The clients logs clearly show that there are several re-transmissions in case 1 (somehow I overlooked that ...). The systemtap log shows that only one packet was missing - 332268422, and that it was received at about the same time as 332617394 (348KB difference). It may be that 332268422 was received because of re-transmission. However if TCP SACK (Selective Ack) is used, only that packet would have been sent which should not cause major bandwidth issues.

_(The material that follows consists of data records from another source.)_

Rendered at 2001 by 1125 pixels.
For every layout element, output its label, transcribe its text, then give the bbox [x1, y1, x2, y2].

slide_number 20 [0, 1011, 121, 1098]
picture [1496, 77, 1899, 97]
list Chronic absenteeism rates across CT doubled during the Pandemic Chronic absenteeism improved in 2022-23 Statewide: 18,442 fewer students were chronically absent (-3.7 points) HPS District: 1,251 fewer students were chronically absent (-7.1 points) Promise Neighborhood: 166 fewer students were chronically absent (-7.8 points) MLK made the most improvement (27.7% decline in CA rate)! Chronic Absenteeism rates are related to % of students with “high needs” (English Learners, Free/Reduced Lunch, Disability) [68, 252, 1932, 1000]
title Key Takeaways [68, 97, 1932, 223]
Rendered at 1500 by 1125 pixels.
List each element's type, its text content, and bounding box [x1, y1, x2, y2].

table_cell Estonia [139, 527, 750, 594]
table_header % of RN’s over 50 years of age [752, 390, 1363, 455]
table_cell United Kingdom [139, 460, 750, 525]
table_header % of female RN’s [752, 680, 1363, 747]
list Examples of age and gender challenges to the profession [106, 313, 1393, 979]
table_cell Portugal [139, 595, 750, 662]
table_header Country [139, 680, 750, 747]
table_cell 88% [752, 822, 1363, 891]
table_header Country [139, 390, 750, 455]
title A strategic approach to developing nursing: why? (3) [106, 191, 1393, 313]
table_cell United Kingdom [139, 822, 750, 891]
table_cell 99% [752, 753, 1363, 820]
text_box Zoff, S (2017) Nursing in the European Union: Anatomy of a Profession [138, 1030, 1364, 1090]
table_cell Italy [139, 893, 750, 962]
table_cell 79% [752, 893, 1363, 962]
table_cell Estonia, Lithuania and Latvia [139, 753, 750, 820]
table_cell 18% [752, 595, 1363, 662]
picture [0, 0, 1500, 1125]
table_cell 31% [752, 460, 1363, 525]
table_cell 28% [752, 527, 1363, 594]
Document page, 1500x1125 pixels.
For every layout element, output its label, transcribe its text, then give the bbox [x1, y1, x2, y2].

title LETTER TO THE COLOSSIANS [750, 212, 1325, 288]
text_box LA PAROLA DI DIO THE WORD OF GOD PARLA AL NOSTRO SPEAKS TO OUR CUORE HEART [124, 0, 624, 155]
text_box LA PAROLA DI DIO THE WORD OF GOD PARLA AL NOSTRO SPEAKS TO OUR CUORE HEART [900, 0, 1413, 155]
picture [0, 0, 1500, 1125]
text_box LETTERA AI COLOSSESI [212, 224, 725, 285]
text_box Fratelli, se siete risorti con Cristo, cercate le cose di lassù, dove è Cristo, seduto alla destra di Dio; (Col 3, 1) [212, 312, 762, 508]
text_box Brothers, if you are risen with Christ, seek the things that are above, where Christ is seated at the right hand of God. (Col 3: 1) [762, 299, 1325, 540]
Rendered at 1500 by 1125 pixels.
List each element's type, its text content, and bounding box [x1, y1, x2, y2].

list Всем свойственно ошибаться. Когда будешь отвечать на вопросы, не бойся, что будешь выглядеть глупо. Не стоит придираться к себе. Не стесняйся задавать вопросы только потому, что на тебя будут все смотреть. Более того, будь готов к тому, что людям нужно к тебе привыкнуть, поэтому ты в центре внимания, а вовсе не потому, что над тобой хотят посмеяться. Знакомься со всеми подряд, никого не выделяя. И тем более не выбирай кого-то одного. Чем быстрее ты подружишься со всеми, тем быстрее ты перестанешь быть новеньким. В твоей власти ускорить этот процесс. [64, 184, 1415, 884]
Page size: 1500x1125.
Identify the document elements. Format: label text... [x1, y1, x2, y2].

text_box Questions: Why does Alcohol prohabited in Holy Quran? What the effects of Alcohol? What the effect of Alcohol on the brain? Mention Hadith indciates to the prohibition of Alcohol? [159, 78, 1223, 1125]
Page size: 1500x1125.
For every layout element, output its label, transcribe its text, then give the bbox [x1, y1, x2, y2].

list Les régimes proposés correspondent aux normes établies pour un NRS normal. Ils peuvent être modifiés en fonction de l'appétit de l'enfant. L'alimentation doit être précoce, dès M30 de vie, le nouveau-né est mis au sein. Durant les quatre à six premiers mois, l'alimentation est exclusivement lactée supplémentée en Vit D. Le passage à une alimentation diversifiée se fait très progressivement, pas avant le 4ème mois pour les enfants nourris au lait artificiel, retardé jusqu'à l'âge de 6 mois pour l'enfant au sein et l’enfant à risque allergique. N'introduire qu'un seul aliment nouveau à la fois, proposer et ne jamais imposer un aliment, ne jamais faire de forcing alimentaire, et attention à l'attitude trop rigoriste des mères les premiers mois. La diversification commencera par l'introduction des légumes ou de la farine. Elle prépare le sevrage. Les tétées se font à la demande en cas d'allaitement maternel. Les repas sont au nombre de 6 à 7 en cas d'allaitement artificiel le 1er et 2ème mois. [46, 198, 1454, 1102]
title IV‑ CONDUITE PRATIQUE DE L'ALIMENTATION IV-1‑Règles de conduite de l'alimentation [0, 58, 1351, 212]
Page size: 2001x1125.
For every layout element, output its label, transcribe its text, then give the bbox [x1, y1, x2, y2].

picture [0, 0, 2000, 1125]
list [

Can you run Wireshark (or tcpdump) on one of the nodes so it will be possible to evaluate when the re-transmissions happen, what is re-transmitted, etc.?

In any case, probably the issue is because of the system/network configuration and not because of iperf3. If you can get more information on how the network routing/buffering/etc. is done and synchronized between different CPUs of the same node that may help.

davidBar-On commented 4 years ago

@zhao305149619 two more points to check:

  1. To check whether re-transmissions are causing the problem, try using UDP (-u option) instead of TCP. As UDP does not re-transmit, if there will still be instability in case1 (servers on different CPUs) then re-transmissions are not the issue.

  2. Can you assign different IP address to each server? As the same IP address is currently used for both servers, the same IP/TCP/UDP buffer is used for both servers (only sockets are different). Therefore, it may be that the issue is related to routing from the same IP buffer to two different CPUs, access synchronization of the same IP buffer from two CPUs, etc.

In any case, if you find what is causing the issue, can you share it? That may help other users.

Jeff0083 commented 4 years ago

@davidBar-On image server recieve many ofo packets and echo dup ack case many fast retransmission

davidBar-On commented 4 years ago

@zhao305149619 the Wireshark log you sent doesn't show a major re-transmission issue. The duplicate ack records 4309, 4333, 4345, 4375 and 4383 are not really duplicates. They each report about additional data received, but they all include a SACK entry that indicate a missing segment of 9014 bytes. Therefore they all report the same sequence (the info about he additional data received is in the SACK entry) and therefore are tagged as duplicate by Wireshark. (Although this is not shown in the image you included, it is concluded from the re-transmission and the size of these acks which is 78 bytes because of the additional SACK entry, vs. the normal 66 bytes.) This is the reason for the 9014 bytes re-transmission.

Again, the re-transmission doesn't seem to be a major issue. One more this you can try (in addition to the UDP and different server IP addresses) is to reduce the TCP segments sent below the 62,702 bytes segment size, e.g. by setting "-l 48K". If there is an issue related to segmentation that might help.